Then, in the campaign’s final two days, he will attempt to seal the deal in large battleground states — Ohio, Florida, North Carolina and Virginia.

“We are three days away from changing the United States of America,” Obama told voters Saturday in Nevada.

Republican John McCain, meanwhile, spent Saturday in Virginia and then travel to Pennsylvania — a state billed, despite an apparently sizeable Obama lead, as a must-win for the GOP ticket.

The candidates’ running mates are joining the sprint with heavily freighted weekend schedules of their own.

Obama’s running mate Joe Biden, will spend Saturday and Sunday in Indiana, Ohio and Florida, while Republican vice presidential candidate Sarah Palin was scheduled to target Florida, North Carolina, Virginia and Ohio.

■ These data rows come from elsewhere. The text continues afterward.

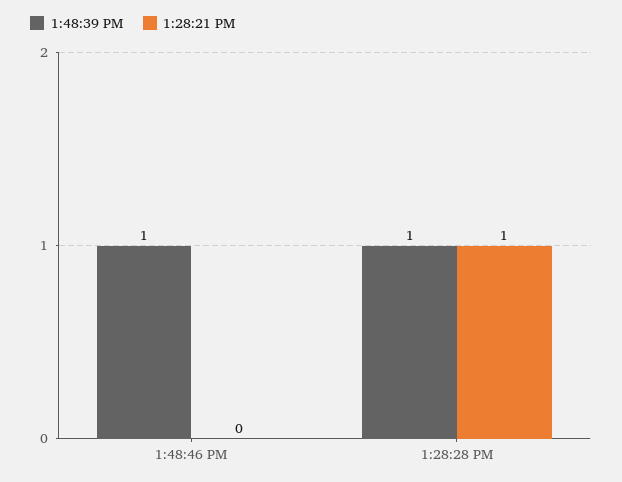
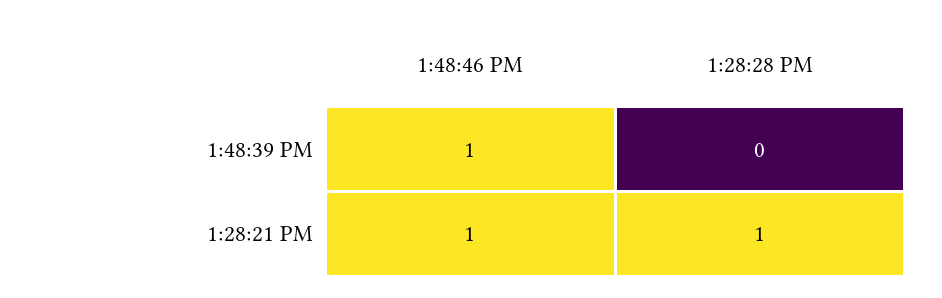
1:28:21 PM, 1:48:46 PM: 0 -> 1
1:48:39 PM, 1:28:28 PM: 1 -> 0

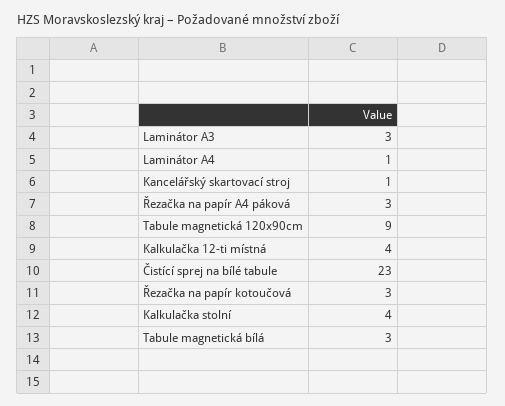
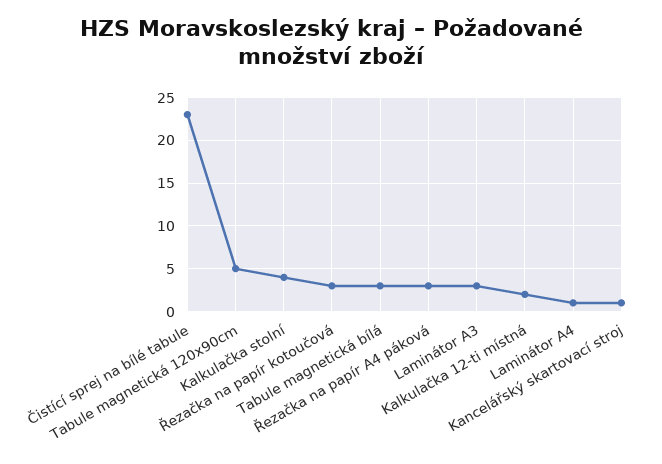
Tabule magnetická 120x90cm: 9 -> 5
Kalkulačka 12-ti místná: 4 -> 2

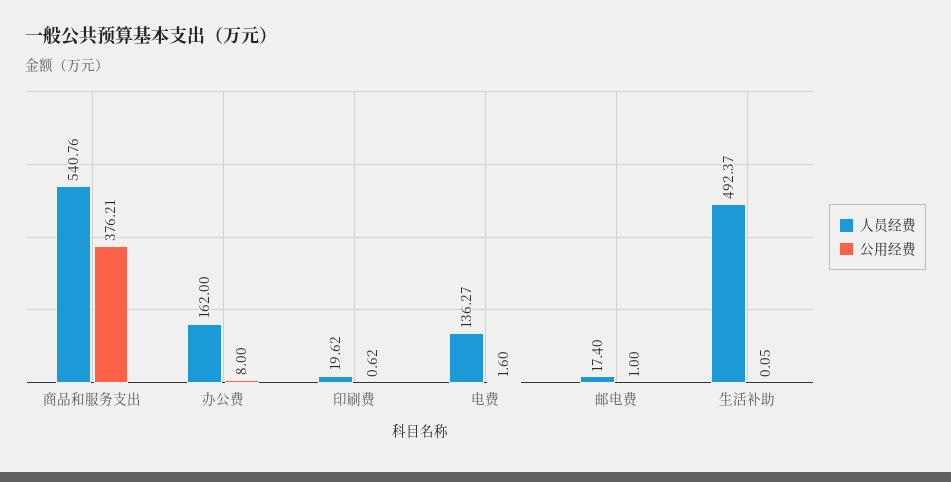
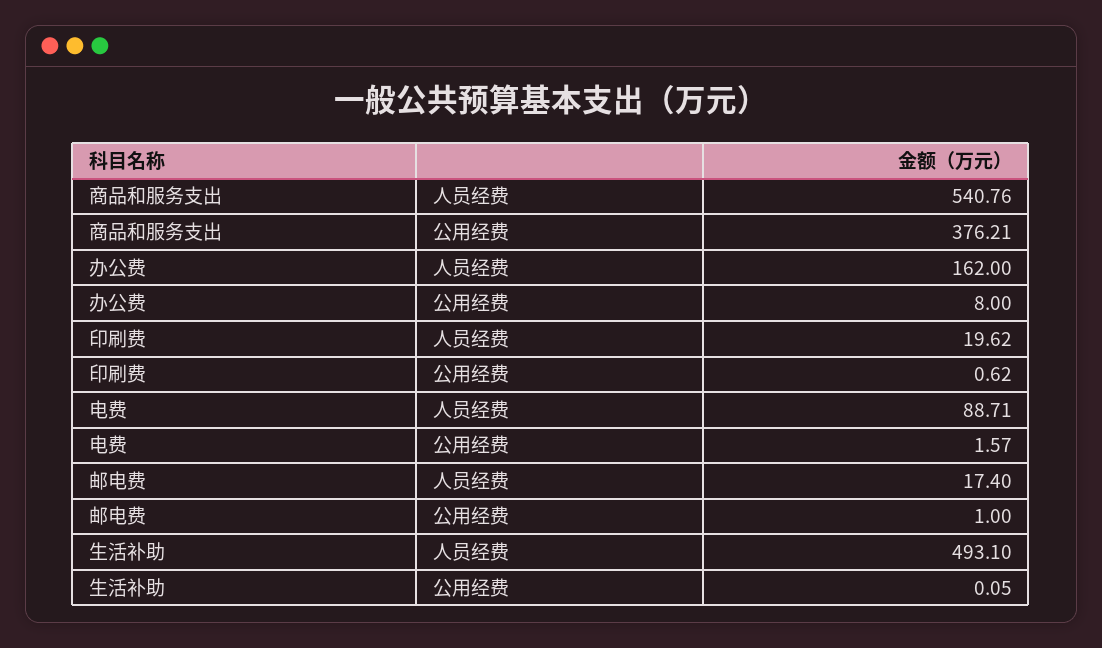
人员经费, 电费: 136.27 -> 88.71
公用经费, 电费: 1.6 -> 1.57
人员经费, 生活补助: 492.37 -> 493.1

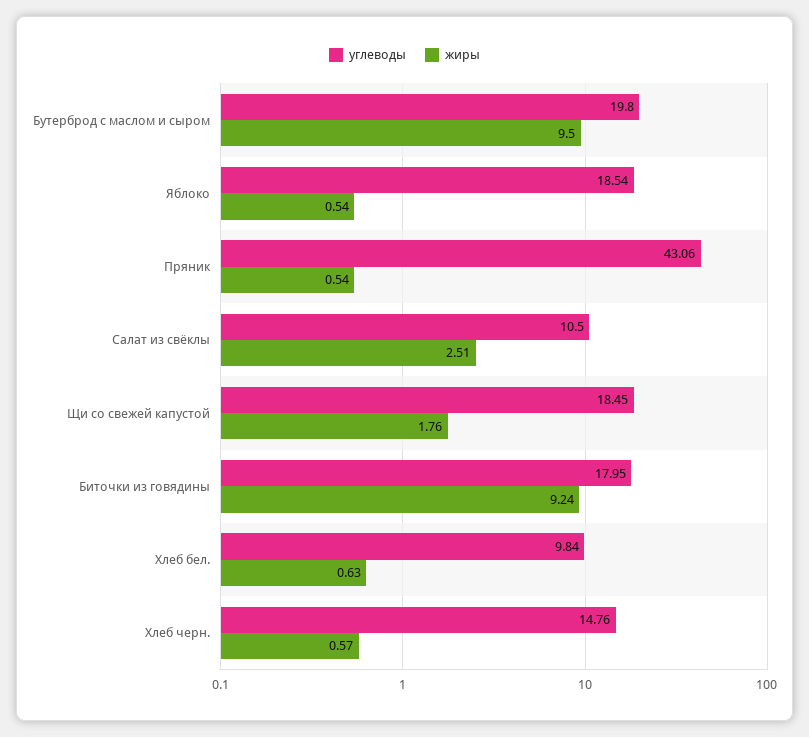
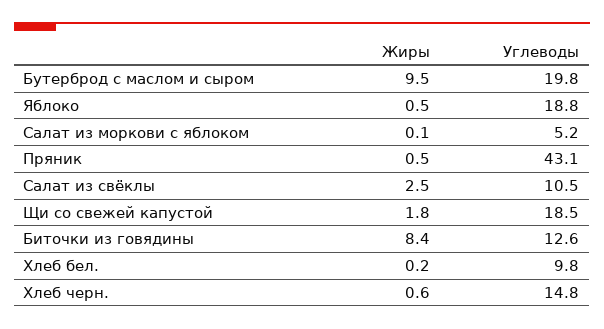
углеводы, Яблоко: 18.54 -> 18.8
углеводы, Биточки из говядины: 17.95 -> 12.6
жиры, Биточки из говядины: 9.24 -> 8.4
жиры, Хлеб бел.: 0.63 -> 0.2
жиры, Салат из моркови с яблоком: none -> 0.1
углеводы, Салат из моркови с яблоком: none -> 5.2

McCain may be down in the polls, but neither his aggressive schedule nor the tone of his stump speeches admits any hint of defeat.

At a Saturday morning rally in the Virginia city of Newport News, where the latest CNN-Time poll has Obama ahead 53-44, McCain predicted a win, telling voters that the polls were swinging in his favor.

McCain will cap off the weekend in New Hampshire. While Obama is polling ahead in this state, it delivered McCain victories in both 2000 and 2008 primaries.

Last Friday’s ABC News tracking poll had Obama with a nine-point lead over McCain.

Despite the polls and last-minute endorsements, Obama was taking nothing for granted and urging voters to continue to fight.

“We can’t afford to slow down, or sit back, or let up for one day, one minute or one second in this last week. Not now. Not when so much is at stake. We have to go ahead and bring it home. We have got to go win this election,” Obama said.